She Said, He Said: Having children has to be for right reasons, not an expectation
Dear Lori and Jeff,
My wife and I have been married for two years and we both expressed ambivalence about having kids when we met and throughout our relationship. For the past several months, my wife has been dropping hints that she’s getting close to moving past her “prime childbearing years” and if we are ever going to have kids, we need to do it soon. I’m surprised by her shift but want to be supportive. I didn’t think I ever wanted kids, but maybe now it’s a compromise I could make. Any suggestions?
Signed, Not Sure About Kids
Dear Not Sure,
Lori and Jeff: Talking about whether or not to have children can be tricky for any couple. But if you allow communication only to happen through hints and intimations, your true wants and needs can get lost in the shuffle. It’s time to sit down face to face and lay all your cards on the table. Partners can compromise over where they live, how they spend money, and whether to get a dog, but compromising over having a kid is a very different situation. Even if your wife agrees to take on most of the parenting responsibility, that child will look to you as dad and will make assessments about his worth, belonging and the safety of the world based on how much you’re willing to show up.
Jeff: One of the most important questions to address is whether or not your wife’s shift was fueled by the honest, authentic desire to be a mom and to bring another life into this world. We’ve worked with more than a few couples who had kids for less than ideal reasons. Some thought it was simply the next thing they were supposed to do as a married couple. Some thought having a common purpose in raising a child would bring them closer together and revive their marriage. Some bowed to the pressure of their parents wanting grandchildren. Some subconsciously wanted the unconditional love they mistakenly imagined their children would provide for them. Others began to realize their time was running out and made the decision based on panic or fear of missing their opportunity. If any of these dynamics fit your situation, it’s not necessarily an immediate deal breaker. It would, however, certainly warrant a very open, heart-to-heart conversation and possibly a reexamination of your goals and intentions as a couple.

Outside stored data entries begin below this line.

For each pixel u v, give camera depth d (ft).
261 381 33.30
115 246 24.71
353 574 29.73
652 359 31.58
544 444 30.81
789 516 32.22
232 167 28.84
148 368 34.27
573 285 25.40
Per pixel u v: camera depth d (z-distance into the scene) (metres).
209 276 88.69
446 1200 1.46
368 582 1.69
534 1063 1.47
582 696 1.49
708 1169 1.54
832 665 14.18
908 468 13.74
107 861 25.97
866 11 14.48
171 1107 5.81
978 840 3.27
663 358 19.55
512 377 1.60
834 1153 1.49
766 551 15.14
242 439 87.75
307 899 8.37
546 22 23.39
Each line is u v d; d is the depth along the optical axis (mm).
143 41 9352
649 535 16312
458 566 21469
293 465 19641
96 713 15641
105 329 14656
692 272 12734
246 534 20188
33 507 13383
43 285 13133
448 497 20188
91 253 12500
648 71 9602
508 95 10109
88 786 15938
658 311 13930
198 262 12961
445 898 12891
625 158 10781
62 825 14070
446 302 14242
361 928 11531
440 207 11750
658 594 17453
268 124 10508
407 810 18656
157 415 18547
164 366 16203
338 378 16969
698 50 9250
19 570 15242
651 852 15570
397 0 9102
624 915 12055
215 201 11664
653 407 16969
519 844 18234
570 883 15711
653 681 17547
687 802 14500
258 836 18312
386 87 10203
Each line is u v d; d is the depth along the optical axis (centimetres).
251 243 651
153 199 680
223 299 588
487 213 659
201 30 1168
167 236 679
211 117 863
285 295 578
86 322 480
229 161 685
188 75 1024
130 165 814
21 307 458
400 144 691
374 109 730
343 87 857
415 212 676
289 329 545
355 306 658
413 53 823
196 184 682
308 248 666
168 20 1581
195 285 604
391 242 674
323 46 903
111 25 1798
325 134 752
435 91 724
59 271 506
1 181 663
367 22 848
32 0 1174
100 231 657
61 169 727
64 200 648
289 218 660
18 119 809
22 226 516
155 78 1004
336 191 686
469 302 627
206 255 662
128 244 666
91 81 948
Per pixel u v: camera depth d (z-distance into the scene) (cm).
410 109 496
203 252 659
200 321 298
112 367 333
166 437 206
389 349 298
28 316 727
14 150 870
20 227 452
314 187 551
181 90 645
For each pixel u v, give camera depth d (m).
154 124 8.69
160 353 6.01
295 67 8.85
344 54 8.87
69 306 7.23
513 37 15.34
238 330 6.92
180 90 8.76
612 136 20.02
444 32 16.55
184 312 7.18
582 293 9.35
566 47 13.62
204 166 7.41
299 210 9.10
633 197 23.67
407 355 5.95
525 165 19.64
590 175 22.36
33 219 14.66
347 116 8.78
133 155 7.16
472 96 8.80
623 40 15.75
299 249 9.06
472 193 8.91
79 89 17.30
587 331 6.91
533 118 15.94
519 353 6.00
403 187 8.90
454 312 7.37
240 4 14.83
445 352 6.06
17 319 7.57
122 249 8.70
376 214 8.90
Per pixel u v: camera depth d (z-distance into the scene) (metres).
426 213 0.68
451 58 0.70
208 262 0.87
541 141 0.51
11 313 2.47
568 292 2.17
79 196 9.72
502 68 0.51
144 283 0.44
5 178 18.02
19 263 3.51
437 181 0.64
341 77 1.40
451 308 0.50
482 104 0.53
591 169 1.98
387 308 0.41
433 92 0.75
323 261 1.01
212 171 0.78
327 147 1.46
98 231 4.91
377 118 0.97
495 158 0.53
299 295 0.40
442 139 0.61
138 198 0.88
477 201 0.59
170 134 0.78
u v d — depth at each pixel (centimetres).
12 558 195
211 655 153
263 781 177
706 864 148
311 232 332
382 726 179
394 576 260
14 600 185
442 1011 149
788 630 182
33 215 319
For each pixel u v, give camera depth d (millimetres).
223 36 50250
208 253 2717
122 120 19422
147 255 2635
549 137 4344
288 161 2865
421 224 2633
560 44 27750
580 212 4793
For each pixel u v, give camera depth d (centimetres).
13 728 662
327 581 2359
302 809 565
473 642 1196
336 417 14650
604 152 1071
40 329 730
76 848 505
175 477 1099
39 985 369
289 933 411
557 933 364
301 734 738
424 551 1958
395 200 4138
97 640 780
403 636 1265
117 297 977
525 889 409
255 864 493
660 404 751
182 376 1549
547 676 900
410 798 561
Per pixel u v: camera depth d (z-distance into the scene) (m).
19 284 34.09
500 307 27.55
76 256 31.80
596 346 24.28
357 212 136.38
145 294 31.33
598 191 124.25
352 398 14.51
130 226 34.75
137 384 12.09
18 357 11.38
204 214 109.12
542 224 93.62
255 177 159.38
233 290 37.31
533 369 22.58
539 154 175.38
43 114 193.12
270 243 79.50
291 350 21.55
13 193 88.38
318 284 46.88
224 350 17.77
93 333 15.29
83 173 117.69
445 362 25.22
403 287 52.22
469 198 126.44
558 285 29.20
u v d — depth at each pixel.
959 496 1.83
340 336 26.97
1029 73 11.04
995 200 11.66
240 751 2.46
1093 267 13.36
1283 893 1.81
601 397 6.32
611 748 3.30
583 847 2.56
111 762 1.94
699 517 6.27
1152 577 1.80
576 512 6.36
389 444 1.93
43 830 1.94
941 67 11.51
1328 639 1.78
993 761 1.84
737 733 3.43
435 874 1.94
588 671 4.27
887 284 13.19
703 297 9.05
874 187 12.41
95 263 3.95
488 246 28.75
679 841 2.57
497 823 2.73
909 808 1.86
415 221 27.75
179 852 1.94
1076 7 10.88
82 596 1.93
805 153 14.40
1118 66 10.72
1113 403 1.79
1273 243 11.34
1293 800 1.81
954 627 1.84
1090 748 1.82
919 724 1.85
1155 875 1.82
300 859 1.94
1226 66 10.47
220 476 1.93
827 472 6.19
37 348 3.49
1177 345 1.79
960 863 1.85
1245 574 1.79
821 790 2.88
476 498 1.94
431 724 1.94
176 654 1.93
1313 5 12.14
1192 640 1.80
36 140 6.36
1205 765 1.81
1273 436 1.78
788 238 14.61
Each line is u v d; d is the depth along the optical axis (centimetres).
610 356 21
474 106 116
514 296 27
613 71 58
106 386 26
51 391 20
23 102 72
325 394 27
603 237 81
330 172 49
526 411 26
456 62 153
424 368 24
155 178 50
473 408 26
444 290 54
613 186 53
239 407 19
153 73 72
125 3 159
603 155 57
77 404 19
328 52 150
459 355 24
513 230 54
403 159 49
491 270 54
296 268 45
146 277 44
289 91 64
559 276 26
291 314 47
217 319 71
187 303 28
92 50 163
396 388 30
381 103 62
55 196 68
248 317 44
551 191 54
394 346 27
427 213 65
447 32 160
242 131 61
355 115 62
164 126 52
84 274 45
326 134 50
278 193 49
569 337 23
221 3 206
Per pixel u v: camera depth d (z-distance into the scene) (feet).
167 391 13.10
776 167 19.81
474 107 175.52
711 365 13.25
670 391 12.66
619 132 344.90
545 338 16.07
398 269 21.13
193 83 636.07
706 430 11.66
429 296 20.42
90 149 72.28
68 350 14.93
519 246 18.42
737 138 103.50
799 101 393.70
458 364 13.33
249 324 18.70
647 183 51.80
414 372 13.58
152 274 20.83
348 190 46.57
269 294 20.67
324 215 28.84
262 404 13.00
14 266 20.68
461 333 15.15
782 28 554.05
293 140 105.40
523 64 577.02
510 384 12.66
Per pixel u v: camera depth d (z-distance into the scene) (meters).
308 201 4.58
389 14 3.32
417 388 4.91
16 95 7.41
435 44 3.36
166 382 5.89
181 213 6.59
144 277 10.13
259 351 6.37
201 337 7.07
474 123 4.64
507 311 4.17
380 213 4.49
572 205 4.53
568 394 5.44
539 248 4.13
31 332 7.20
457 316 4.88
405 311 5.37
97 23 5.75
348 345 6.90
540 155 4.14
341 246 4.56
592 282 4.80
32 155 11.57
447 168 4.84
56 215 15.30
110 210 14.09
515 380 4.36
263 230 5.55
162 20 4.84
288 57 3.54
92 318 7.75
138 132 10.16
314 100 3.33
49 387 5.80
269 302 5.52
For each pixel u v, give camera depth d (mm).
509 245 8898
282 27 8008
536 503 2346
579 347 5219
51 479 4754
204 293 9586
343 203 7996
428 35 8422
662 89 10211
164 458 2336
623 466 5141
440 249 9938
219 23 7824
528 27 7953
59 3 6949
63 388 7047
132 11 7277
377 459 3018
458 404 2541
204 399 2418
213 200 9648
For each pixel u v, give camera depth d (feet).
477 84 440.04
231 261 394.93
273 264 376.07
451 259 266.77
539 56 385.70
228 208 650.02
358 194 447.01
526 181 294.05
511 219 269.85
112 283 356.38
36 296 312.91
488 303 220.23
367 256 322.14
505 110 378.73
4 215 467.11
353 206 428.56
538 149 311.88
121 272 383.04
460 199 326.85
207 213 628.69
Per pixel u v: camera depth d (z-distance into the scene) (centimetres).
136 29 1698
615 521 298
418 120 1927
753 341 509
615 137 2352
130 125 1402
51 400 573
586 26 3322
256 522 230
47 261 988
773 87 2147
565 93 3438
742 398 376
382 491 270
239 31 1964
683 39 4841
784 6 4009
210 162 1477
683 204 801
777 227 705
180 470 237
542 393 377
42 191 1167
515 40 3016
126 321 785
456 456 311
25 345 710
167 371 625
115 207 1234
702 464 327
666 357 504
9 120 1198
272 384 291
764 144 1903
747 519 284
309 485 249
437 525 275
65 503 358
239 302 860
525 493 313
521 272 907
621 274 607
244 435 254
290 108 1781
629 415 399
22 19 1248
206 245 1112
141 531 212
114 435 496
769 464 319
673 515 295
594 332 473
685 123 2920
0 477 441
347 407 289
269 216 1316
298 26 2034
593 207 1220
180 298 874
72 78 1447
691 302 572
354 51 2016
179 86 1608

Lori: Life changing decisions, like having a child, need to be explored through both an emotional and analytical lens. The most skilled salesperson will tell you people shop with information but buy on emotion. Before each of you come to the table for the baby-or-no-baby negotiations, you need to be clear about the facts and feelings. The facts are often the easier part to assess: Can we afford children? How would our schedules look? How would we divide responsibilities? What parenting techniques or approaches would we use?
The more important (and often overlooked) factor is understanding the emotions involved. When you imagine having a kid, do you feel fear, frustration, escape, newness or unconditional love? When you think of your future sans “Sprout” do you experience regret, sadness, freedom or joy? The feelings you carry into this conversation will ultimately drive your decisions. It’s important to know not only what the feelings are, but what their source is. Feelings come from our perceptions, so spend some time thinking about the stories you have about parenting. What does being a dad mean to you? Ultimately, you’ll have to consider this information about yourself and decide if you can be all in.
Lori and Jeff: If the draw to having a child is to fill a void then the foundation of your relationship will need to be addressed. Otherwise you’ll surely pave the way for resentment and regret. Having a child can ultimately be rewarding and fulfilling, but only if you’re diving in for the right reasons.